> **SOURCE EXTRACT**:
━━━━

The Future of Humanity Institute is delighted to announce the hiring of Jan Leike, and Miles Brundage for the Strategic Artificial Intelligence Research Centre (SAIRC).

Miles Brundage, a PhD candidate in Human and Social Dimensions of Science and Technology at Arizona State University, has been appointed as the Policy Research Fellow. He is  is currently working on two main projects; investigating the utility of formal modelling and simulation of different AI policy interventions, and undertaking the organization of a scenario planning workshop to be held early next year in which AI stakeholders will consider the robustness of different policies against social and technical uncertainties. In both of these projects, topical areas being explored for modelling and scenario planning are the strategic implications of openness in AI development, risks of bad actors using AI for malicious or oppressive purposes, unipolarity/multipolarity of AI outcomes, and international governance. In addition to these projects, Miles is working with FHI and SAIRC Director Nick Bostrom on issues related to desiderata for governance of AI development and robustly beneficial early commitment mechanisms for AI developers.

━━━━

> **RECORD EXTRACTS**:
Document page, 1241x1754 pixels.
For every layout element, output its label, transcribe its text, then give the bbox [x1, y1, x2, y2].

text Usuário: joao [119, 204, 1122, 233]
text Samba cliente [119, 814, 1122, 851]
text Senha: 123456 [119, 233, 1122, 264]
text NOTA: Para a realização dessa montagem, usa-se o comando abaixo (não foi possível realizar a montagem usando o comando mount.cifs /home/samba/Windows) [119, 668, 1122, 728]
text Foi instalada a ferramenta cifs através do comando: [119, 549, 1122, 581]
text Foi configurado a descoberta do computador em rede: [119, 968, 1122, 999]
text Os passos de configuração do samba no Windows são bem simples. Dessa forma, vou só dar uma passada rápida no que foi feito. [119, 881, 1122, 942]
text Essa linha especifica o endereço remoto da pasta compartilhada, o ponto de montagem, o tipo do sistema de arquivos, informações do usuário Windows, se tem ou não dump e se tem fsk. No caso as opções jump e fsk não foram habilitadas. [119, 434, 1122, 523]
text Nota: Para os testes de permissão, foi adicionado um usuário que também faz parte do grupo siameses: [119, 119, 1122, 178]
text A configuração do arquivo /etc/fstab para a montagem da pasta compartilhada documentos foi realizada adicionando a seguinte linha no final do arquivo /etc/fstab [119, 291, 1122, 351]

━━━━

> **CHECK YOUR UNDERSTANDING**:
(1) List every topical area that the hiring announcement says is being explored for modelling and scenario planning.
(2) Decide whether each statement agrees with the hiring announcement. Answer yes or no, and quote the words of the text that decide it.
(a) Miles Brundage was appointed as the Policy Research Fellow.
(b) The scenario planning workshop has already taken place.
(c) Miles Brundage works with Nick Bostrom on the governance of AI development.
(3) Answer these questions from the hiring announcement.
(a) Which two people did the Future of Humanity Institute hire?
(b) At which university is Miles Brundage a PhD candidate?
(c) Who is named as Director of FHI and SAIRC?

> **ANSWER SECTION**:
(1)
- The strategic implications of openness in AI development
- Risks of bad actors using AI for malicious or oppressive purposes
- Unipolarity/multipolarity of AI outcomes
- International governance

(2)
(a) Yes: "has been appointed as the Policy Research Fellow."
(b) No: "a scenario planning workshop to be held early next year"
(c) Yes: "Miles is working with FHI and SAIRC Director Nick Bostrom on issues related to desiderata for governance of AI development"

(3)
(a) Jan Leike and Miles Brundage
(b) Arizona State University
(c) Nick Bostrom